▶ Исходный отрывок:
__________________________________________________

А Наталья Борисовна билась над телефоном, висевшим
548
у него в кабинете, стараясь связаться с Москвой. Но из допотопного телефона среди какого-то хриплого лая вылетали лишь отдельные слова, которые из-за отсутствия логической связи казались еще более пугающими.
Репин издали тревожно прислушивался к этому телефонному шуму, и когда Наталье Борисовне удалось наконец получить от редакции «Русского слова» подтверждение утренних сведений, тотчас же ушел собираться в дорогу, все такой же внешне спокойный и бодрый. Тщательно переоделся, аккуратно уложил небольшой чемодан и взял с собой дорожный ящик с красками. Я сопровождал его до станции Оллила и оттуда в поезде до Питера. В вагоне оказался виолончелист Цезарь Пуни, говорливый старик, и Илья Ефимович тотчас же стал оживленно беседовать с ним, ни словом не упоминая о своей катастрофе, хотя лицо у него было как мел и руки дрожали по-прежнему.
В Петербурге, на вокзале, лишь только мы покинули вагон, мне показалось, что Илье Ефимовичу трудно идти — он все еще был мертвенно-бледен,— и я хотел взять его под руку, но он порывисто шагнул от меня прочь, поднял плечи и преувеличенно бодрой походкой направился к выходу, навстречу беде. Так и не принял ни от кого ни утешения, ни помощи.
Катастрофа с его картиной потрясла всю Москву.
Попечитель Третьяковской галереи, известный живописец Игорь Грабарь, поставил перед собою задачу — восстановить картину в прежнем виде.
Это казалось немыслимым — так огромны были раны, нанесенные ей.
Но талантливый специалист-реставратор при ближайшем участии Грабаря применил к ней особые, строго научные методы, и картина возродилась к новой жизни. От ее увечий не осталось и следа. Москвичи были рады и счастливы.
27 октября 1913 года в ресторане «Прага» в Москве состоялось чествование Репина. Чествование было интимное, тихое. Собрались ближайшие друзья — писатели, художники, артисты во главе с Шаляпиным и Буниным. Шаляпин приветствовал Репина с почтительной сыновней любовью. Вообще речи были задушевные, без напыщенной фальши. Репин так и светился торжественной, праздничной радостью. Но когда мы в вагоне, в отдельном купе, ехали вместе с ним из Москвы, он ни единым словом не упомянул о своих московских триумфах и все время говорил о другом — главным образом о том, как великолепен Шаляпин. Говорил немногословно и вдумчиво, перемежая свои восклицания долгими паузами:
549
— Откуда у него эти гордые жесты?.. и такая осанка?.. и поступь?.. Вельможа екатерининских времен... да! А ведь пролетарий, казанский сапожник... Кто бы мог подумать! Чудеса!
И, достав из кармана альбомчик, начал тут же, в вагоне,— по памяти — набрасывать шаляпинский портрет. И ни звука о себе, о своем торжестве, о только что пережитых треволнениях. Когда же я делал попытку хоть издали перейти к этой теме, он хмурился, отмалчивался и снова переводил разговор на другое. Суровый контроль над собою не покидал его ни в горе, ни в радости.

__________________________________________________

▶ Данные для просмотра:
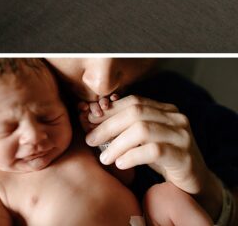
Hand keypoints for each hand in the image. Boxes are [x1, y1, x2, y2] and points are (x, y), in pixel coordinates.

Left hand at [83, 95, 215, 195]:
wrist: (195, 182)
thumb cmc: (164, 158)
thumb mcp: (144, 139)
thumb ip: (126, 126)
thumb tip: (91, 117)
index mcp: (166, 109)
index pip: (132, 101)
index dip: (109, 110)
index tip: (89, 119)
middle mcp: (176, 118)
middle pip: (135, 113)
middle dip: (108, 125)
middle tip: (90, 139)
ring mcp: (182, 136)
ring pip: (142, 130)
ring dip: (117, 143)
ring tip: (104, 157)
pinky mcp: (184, 157)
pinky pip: (153, 151)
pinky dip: (132, 156)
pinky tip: (120, 164)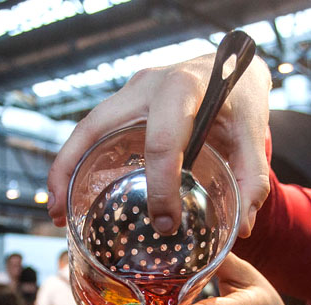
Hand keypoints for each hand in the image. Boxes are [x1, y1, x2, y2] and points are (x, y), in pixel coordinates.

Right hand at [46, 51, 272, 237]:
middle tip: (63, 215)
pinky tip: (74, 195)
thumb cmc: (240, 101)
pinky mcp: (124, 106)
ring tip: (57, 211)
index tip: (166, 222)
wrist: (233, 70)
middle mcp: (146, 86)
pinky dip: (78, 162)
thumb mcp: (253, 135)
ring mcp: (130, 93)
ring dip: (64, 168)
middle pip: (98, 127)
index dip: (161, 185)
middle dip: (74, 170)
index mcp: (181, 88)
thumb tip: (243, 228)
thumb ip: (252, 179)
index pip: (162, 140)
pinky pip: (93, 134)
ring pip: (85, 129)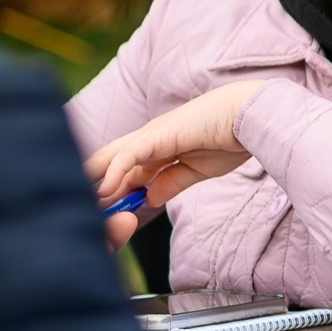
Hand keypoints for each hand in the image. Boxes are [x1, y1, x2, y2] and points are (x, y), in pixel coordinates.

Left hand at [85, 81, 262, 245]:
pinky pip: (126, 157)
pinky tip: (104, 193)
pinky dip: (112, 174)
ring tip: (82, 206)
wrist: (250, 116)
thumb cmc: (231, 138)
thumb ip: (173, 183)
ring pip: (109, 159)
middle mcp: (148, 140)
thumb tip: (150, 198)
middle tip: (81, 211)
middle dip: (92, 186)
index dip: (111, 191)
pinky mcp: (155, 136)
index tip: (102, 214)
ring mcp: (149, 136)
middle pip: (108, 162)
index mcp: (159, 148)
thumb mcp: (198, 171)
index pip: (124, 171)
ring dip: (94, 183)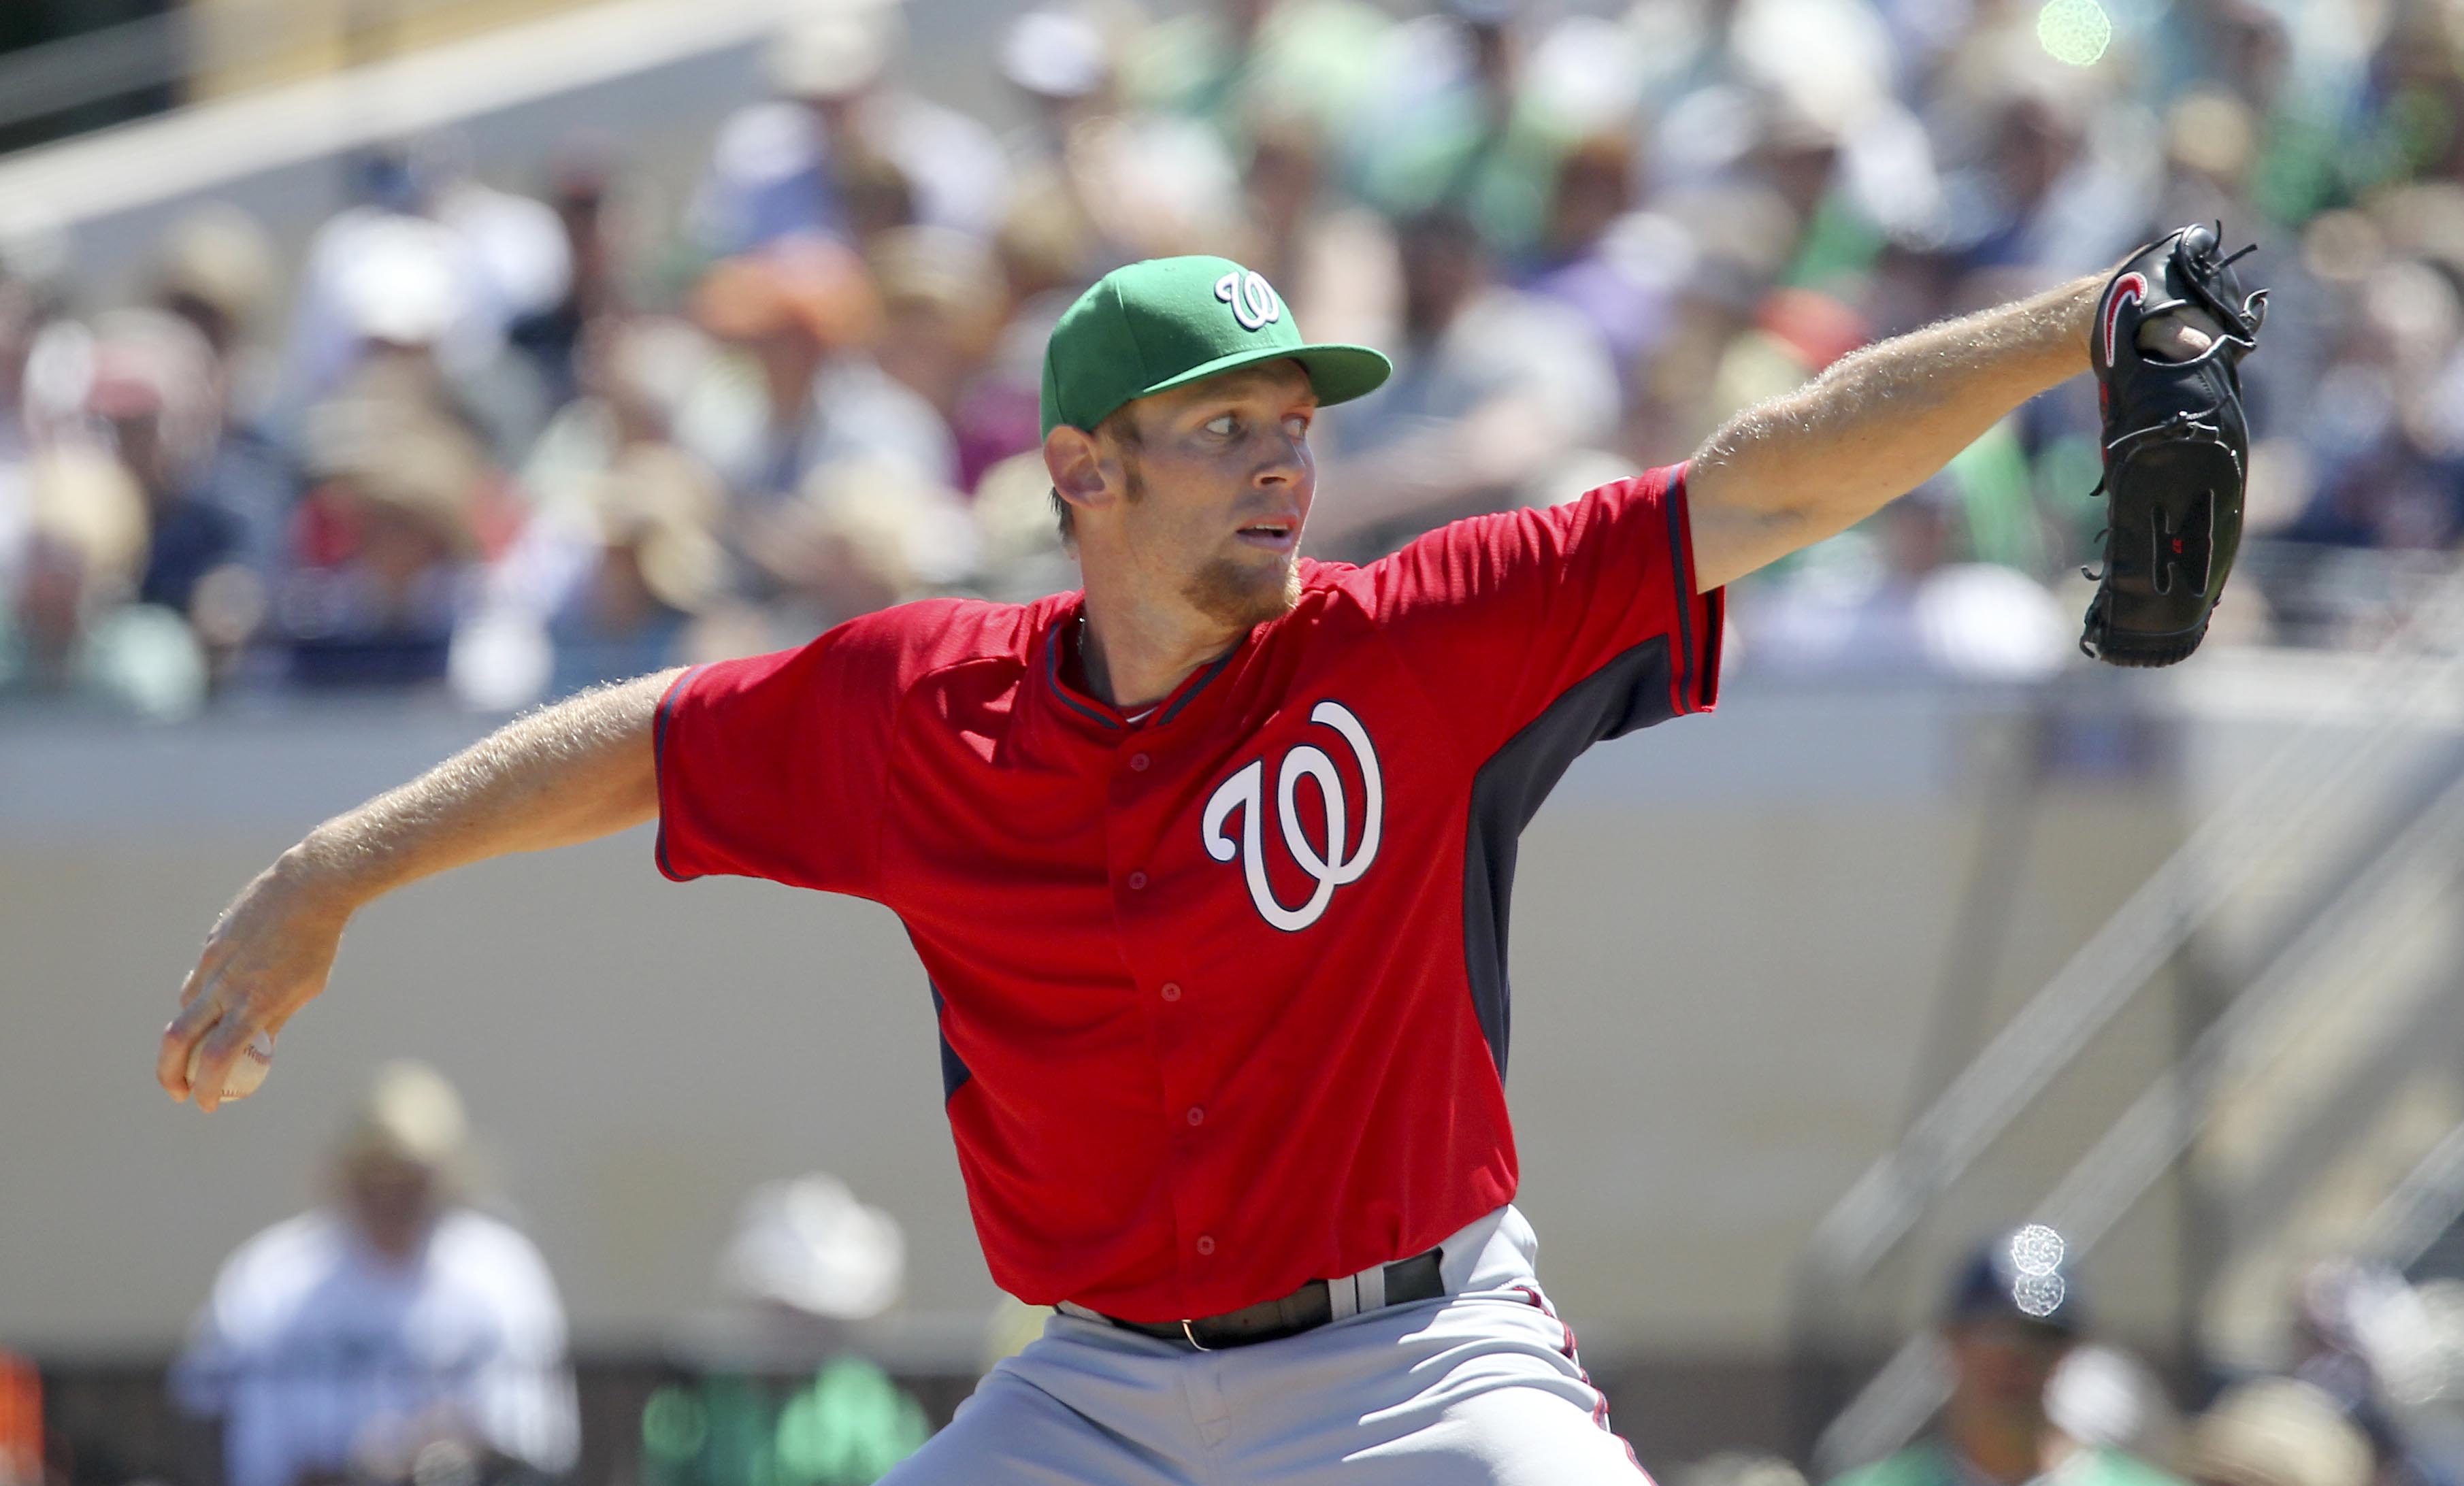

__________________________________________________

▶ Задания:
1 - Перескажите короче в виде списка абзац отрывка о Репине, который начинается словами «27 октября 1913 года». Сохраните его главные факты.
2 - Допишите следующую часть отрывка о Репине, начиная сразу после его последнего предложения.
Строки для этих заданий не понадобятся.

▶ Ответы:
1 -
- 27 октября 1913 года в московском ресторане «Прага» прошло тихое, камерное чествование Репина.
- Собрались ближайшие друзья: писатели, художники и артисты во главе с Шаляпиным и Буниным.
- Шаляпин приветствовал Репина с сыновней любовью, и все речи были задушевными, без фальши.
- Репин светился праздничной радостью.
- На обратном пути, в отдельном купе поезда, он ни слова не сказал о своих московских триумфах и говорил главным образом о том, как великолепен Шаляпин.

2 -
На предыдущих страницах не раз упоминается имя второй жены Репина — Натальи Борисовны, которая в то время, когда я познакомился с ним, занимала в «Пенатах» очень заметное место. В те годы, в 1907—1910-м, она и Репин были неразлучны: художник проводил с ней все свое свободное время, писал и рисовал ее портреты, восторженно говорил о ее дарованиях и вообще, как говорится, души в ней не чаял. Я не помню случая, когда бы он уезжал на концерт или в гости без нее. Она сопровождала его и в Ясную Поляну — к Толстому, и в Москву — к Сурикову, Остроухову, Васнецову и другим его близким друзьям.
В мемуарной литературе о Репине принято трактовать эту женщину как чудачку дурного тона, которая внесла в биографию Репина много крикливой и мелочной суеты.
Но я близко наблюдал ее жизнь в течение нескольких лет и, хотя не могу опровергнуть вынесенный ей приговор, все же считаю своим долгом, по мере возможности, хоть отчасти защитить ее память.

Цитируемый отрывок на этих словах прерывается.